Sul diritto di faziosità

Moltissimi giornalisti – io sono tra questi – nella loro carriera hanno avuto a che fare con scelte editoriali contestabili, persino odiose. È nei poteri del direttore scegliere cosa scrivere, come scriverlo e se scriverlo, inutile girarci intorno.

Molto spesso la parola censura viene usata a sproposito dentro e fuori le redazioni, perché un giornale (e in generale una testata giornalistica) vive di scelte. E anche le scelte più impopolari, se guardate con altri occhi, possono essere viste come scelte di comodo o addirittura di saggezza. Insomma esistono manuali di giornalismo, ma non di prudenza. E per fortuna, perché il nostro mestiere è fatto ogni tanto di colpi di testa, di idee balzane, di piedi nella minestra.

Leggendo del caso Petrecca a Rainews viene a galla l’unica eccezione rispetto a tutto questo ragionamento. Che ha a che fare con la realtà dei fatti. Quando un direttore vuole cambiare la realtà dei fatti, siamo dinanzi non già a una censura bensì a una cazzata. Tagliare non serve a servire un padrone. Ragionare sī. 

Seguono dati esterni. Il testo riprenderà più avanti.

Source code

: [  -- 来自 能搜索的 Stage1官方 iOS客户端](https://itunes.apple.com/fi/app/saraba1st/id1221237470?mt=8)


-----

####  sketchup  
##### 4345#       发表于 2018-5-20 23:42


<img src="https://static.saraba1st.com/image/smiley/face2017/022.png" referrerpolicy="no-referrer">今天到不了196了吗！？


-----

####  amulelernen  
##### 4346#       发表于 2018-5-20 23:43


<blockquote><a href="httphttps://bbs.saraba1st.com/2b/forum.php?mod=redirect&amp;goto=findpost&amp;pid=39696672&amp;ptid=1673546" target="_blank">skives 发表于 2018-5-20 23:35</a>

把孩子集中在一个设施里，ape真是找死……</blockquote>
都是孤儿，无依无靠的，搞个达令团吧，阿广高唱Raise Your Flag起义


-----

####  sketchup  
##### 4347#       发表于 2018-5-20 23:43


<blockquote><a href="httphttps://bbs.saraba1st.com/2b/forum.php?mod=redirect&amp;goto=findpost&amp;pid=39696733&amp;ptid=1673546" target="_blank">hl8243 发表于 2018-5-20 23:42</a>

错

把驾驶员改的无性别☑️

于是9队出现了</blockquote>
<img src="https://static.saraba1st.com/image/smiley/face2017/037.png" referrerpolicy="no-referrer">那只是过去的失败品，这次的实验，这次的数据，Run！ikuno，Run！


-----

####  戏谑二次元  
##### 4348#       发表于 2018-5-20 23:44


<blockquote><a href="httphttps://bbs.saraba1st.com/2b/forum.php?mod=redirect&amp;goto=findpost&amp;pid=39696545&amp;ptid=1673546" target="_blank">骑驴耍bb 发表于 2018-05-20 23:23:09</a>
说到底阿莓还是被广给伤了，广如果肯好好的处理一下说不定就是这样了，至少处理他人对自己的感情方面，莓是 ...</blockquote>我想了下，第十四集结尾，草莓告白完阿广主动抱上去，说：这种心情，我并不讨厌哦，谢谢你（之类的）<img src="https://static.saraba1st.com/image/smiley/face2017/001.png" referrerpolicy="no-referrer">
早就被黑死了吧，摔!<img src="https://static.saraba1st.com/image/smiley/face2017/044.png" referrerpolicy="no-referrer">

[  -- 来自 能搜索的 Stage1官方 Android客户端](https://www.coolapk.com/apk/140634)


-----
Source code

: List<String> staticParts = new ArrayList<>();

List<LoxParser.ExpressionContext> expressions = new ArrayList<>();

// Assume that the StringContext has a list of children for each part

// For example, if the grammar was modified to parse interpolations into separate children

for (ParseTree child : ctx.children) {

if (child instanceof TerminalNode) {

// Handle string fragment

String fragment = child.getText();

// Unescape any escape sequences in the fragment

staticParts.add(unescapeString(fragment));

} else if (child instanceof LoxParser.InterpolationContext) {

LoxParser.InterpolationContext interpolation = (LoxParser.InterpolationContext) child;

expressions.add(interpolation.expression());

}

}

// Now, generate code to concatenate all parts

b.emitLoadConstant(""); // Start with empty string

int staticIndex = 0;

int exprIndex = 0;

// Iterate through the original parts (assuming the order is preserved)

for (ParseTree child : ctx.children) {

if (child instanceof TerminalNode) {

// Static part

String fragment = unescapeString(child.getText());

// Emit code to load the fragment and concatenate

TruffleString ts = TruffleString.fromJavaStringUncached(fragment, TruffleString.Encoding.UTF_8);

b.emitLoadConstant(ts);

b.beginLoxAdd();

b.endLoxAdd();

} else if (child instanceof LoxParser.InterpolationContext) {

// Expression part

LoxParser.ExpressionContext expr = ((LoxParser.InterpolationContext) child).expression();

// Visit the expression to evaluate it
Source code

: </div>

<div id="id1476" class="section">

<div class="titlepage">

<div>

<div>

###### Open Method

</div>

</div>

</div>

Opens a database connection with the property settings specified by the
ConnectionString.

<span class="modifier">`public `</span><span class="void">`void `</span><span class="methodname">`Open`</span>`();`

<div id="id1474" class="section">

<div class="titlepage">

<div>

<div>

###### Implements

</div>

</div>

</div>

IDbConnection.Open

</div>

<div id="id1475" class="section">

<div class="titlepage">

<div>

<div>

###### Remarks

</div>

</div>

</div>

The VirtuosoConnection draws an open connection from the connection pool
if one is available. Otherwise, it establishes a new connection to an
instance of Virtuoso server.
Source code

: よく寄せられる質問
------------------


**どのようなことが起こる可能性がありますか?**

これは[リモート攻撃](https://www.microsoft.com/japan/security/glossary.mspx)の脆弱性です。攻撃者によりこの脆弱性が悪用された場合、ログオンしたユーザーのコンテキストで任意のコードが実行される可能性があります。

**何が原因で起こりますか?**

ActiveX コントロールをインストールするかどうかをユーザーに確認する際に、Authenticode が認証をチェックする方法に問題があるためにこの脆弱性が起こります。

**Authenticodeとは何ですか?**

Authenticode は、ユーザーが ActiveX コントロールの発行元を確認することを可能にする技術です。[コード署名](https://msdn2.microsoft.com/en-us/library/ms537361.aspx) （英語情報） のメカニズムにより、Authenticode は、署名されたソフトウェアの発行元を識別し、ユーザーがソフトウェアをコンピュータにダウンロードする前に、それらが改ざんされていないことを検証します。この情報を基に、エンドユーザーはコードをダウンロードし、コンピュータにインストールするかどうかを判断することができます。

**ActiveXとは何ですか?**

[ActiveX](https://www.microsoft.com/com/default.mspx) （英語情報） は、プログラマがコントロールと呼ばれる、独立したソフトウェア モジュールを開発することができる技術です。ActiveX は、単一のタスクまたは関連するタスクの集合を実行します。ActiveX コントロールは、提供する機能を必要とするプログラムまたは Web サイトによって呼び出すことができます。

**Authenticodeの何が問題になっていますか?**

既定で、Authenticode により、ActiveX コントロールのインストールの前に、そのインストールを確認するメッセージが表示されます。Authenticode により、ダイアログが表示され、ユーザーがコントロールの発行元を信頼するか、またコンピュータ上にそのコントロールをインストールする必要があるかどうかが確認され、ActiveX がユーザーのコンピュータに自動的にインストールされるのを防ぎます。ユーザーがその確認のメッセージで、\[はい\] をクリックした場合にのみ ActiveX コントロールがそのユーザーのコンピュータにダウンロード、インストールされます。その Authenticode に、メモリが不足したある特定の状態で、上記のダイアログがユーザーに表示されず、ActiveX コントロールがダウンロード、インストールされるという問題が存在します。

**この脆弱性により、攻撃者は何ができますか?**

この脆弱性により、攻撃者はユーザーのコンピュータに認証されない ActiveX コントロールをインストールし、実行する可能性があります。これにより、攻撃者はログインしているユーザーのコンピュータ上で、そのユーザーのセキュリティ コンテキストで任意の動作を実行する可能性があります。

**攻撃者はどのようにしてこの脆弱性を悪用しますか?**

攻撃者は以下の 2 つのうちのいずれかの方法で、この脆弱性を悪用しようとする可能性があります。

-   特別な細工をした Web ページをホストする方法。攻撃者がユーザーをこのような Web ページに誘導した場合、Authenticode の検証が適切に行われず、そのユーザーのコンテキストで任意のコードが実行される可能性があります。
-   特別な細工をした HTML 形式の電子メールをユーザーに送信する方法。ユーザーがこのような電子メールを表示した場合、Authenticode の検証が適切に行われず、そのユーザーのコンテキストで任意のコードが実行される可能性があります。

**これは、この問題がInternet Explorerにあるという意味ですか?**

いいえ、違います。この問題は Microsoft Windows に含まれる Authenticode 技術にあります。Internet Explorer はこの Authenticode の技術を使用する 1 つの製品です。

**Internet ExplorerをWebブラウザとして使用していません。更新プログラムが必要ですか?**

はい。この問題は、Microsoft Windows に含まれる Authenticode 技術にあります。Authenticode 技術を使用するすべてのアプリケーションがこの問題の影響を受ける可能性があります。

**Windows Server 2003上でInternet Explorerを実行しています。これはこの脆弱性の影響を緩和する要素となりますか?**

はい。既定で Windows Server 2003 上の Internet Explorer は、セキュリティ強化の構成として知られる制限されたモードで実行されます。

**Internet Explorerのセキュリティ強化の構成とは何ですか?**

Anziché sfrondare i servizi su La Russa, Facci e Roccella vari, un direttore iperfazioso o fortemente asservito ma abile avrebbe potuto arricchire il suo tg di contropareri, di editoriali, di dettagli. La notizia come un ingrediente della minestra, più ce n’è meglio è. Anche i palati più raffinati (o diffidenti) possono essere ammaliati da un piatto ricco, magari troppo ricco. È una visione cinica lo so. Ma è realistica e soprattutto pratica. Il giornalismo romantico ormai esiste solo nei film: e ringraziamo il cielo che esiste ancora il giornalismo e basta.
Insomma ragionare, anche in termini fastidiosamente obliqui, non ha controindicazioni. Bisogna solo avere la capacità di farlo.